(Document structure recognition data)
---
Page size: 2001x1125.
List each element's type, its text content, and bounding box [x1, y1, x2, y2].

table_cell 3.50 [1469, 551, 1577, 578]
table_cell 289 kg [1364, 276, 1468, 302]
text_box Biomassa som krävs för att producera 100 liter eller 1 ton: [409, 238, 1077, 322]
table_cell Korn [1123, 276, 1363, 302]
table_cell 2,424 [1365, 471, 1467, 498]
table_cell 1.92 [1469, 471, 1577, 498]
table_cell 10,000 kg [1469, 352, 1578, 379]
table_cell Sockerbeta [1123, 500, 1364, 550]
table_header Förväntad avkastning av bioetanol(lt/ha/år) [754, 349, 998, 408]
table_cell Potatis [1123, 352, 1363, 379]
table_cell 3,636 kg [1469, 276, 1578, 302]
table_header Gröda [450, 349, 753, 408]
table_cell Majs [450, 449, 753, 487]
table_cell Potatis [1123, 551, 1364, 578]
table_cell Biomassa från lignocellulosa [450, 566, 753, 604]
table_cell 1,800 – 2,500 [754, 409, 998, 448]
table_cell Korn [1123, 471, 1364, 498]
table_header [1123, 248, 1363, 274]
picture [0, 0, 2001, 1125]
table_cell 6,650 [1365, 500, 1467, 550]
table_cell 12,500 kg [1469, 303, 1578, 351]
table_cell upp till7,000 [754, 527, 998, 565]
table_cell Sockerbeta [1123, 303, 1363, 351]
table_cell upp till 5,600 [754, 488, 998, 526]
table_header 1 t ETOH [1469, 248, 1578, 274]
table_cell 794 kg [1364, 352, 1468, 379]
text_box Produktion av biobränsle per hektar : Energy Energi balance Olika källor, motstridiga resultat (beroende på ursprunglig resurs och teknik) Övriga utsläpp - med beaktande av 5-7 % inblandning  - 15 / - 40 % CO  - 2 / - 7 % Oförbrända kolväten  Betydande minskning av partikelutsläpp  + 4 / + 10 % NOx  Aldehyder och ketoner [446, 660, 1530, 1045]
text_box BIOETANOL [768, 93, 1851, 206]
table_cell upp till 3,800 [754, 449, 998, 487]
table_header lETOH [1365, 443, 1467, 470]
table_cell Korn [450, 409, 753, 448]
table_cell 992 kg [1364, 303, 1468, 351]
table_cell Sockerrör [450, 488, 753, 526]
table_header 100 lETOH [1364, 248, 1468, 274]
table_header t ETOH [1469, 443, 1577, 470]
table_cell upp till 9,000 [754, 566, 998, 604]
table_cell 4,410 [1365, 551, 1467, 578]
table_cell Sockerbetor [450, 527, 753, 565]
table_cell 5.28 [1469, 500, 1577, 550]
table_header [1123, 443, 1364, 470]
---
**Activity**
All of the lines above are to be restated word for word.

**Response to the task**
Page size: 2001x1125.
List each element's type, its text content, and bounding box [x1, y1, x2, y2].

table_cell 3.50 [1469, 551, 1577, 578]
table_cell 289 kg [1364, 276, 1468, 302]
text_box Biomassa som krävs för att producera 100 liter eller 1 ton: [409, 238, 1077, 322]
table_cell Korn [1123, 276, 1363, 302]
table_cell 2,424 [1365, 471, 1467, 498]
table_cell 1.92 [1469, 471, 1577, 498]
table_cell 10,000 kg [1469, 352, 1578, 379]
table_cell Sockerbeta [1123, 500, 1364, 550]
table_header Förväntad avkastning av bioetanol(lt/ha/år) [754, 349, 998, 408]
table_cell Potatis [1123, 352, 1363, 379]
table_cell 3,636 kg [1469, 276, 1578, 302]
table_header Gröda [450, 349, 753, 408]
table_cell Majs [450, 449, 753, 487]
table_cell Potatis [1123, 551, 1364, 578]
table_cell Biomassa från lignocellulosa [450, 566, 753, 604]
table_cell 1,800 – 2,500 [754, 409, 998, 448]
table_cell Korn [1123, 471, 1364, 498]
table_header [1123, 248, 1363, 274]
picture [0, 0, 2001, 1125]
table_cell 6,650 [1365, 500, 1467, 550]
table_cell 12,500 kg [1469, 303, 1578, 351]
table_cell upp till7,000 [754, 527, 998, 565]
table_cell Sockerbeta [1123, 303, 1363, 351]
table_cell upp till 5,600 [754, 488, 998, 526]
table_header 1 t ETOH [1469, 248, 1578, 274]
table_cell 794 kg [1364, 352, 1468, 379]
text_box Produktion av biobränsle per hektar : Energy Energi balance Olika källor, motstridiga resultat (beroende på ursprunglig resurs och teknik) Övriga utsläpp - med beaktande av 5-7 % inblandning  - 15 / - 40 % CO  - 2 / - 7 % Oförbrända kolväten  Betydande minskning av partikelutsläpp  + 4 / + 10 % NOx  Aldehyder och ketoner [446, 660, 1530, 1045]
text_box BIOETANOL [768, 93, 1851, 206]
table_cell upp till 3,800 [754, 449, 998, 487]
table_header lETOH [1365, 443, 1467, 470]
table_cell Korn [450, 409, 753, 448]
table_cell 992 kg [1364, 303, 1468, 351]
table_cell Sockerrör [450, 488, 753, 526]
table_header 100 lETOH [1364, 248, 1468, 274]
table_header t ETOH [1469, 443, 1577, 470]
table_cell upp till 9,000 [754, 566, 998, 604]
table_cell 4,410 [1365, 551, 1467, 578]
table_cell Sockerbetor [450, 527, 753, 565]
table_cell 5.28 [1469, 500, 1577, 550]
table_header [1123, 443, 1364, 470]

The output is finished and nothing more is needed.